Bat & Ryyd is a Finnish band from Kemijärvi. The band was formed in the late 1980s and plays humorous electronic pop and rock music. The band's most famous songs include "Ehtaa tavaraa", "Lentävä puliukko" and "Fiilaten ja höyläten". The band's singing voices have been transposed into a higher pitch, similar to the Smurfs and Pikku-Orava records.

The band originally rose to fame in humorous broadcasts on the Lapin Radio station. The band was originally named Batman & Ryydman, but changed its name because of a complaint by composer Kari Rydman. Despite their musical clumsiness, the band's first self-published album Ehtaa tavaraa was awarded a platinum record in Finland. According to the Finnish music bureau, the band has sold over 52 thousand copies.

Later, Mr.
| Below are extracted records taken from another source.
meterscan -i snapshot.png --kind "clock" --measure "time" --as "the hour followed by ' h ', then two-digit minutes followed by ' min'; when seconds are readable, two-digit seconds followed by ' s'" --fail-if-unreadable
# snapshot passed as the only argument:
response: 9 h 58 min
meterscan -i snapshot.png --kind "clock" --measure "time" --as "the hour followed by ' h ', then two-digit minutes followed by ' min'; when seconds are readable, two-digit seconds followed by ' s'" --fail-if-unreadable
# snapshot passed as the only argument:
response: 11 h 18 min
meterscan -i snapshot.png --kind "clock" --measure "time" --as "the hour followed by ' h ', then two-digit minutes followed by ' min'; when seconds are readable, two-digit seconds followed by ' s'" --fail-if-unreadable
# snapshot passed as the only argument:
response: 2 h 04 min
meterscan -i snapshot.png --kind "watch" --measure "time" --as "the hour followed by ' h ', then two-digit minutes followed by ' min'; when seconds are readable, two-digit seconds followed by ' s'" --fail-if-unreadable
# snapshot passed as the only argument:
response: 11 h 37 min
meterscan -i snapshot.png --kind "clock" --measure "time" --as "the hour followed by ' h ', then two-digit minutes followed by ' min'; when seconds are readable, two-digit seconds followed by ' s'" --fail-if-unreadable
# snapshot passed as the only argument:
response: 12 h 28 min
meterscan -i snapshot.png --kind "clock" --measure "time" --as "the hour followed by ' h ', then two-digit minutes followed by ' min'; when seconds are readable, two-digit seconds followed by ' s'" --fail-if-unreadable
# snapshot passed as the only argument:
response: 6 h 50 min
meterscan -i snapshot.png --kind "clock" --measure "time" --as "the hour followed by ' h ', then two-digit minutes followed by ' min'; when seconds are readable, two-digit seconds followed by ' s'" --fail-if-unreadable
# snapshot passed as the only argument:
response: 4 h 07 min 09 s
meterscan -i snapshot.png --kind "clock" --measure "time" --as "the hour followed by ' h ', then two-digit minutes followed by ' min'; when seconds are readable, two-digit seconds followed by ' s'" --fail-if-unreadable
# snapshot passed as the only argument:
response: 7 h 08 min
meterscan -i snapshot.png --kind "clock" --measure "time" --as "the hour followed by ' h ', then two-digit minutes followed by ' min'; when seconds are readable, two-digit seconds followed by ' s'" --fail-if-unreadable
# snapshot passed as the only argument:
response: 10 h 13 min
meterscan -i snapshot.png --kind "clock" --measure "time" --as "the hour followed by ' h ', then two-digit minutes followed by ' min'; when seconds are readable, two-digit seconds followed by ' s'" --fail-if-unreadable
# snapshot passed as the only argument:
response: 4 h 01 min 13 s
Ryyd, one of the band's two members, had begun a solo career with his song "Sixpack", which is a parody of Tom Jones's song "Sex Bomb".

Although the band hasn't made any new music since 1998, they still perform live gigs.

==Members==
- Juha Soppela
- DJ Trini (Timo Suhonen)
- DJ Tippa (Oiva Mursu)

==Discography==
===Albums===
- Ehtaa tavaraa (Tippa 1989), rereleased on CD by Poptori in 2000
- Niin kallis on maa... (1991)
- Ryydimaa (1998)

===Compilations===
- Ryydimpää tavaraa (2002)

===Singles===
- Ehtaa tavaraa / Filmifestareilla (1989)
- Voi ryydana / Petturi (1989)
- Ryydjoulu / Ryydjoulu (instrumental) (1989)
- Tapsa on vanki / Ryyd rock (1990)
- Rapula / Kurttupolkka (1990)
- Ya-ya-yaa / Ya-ya-yaa (instrumental) (1997)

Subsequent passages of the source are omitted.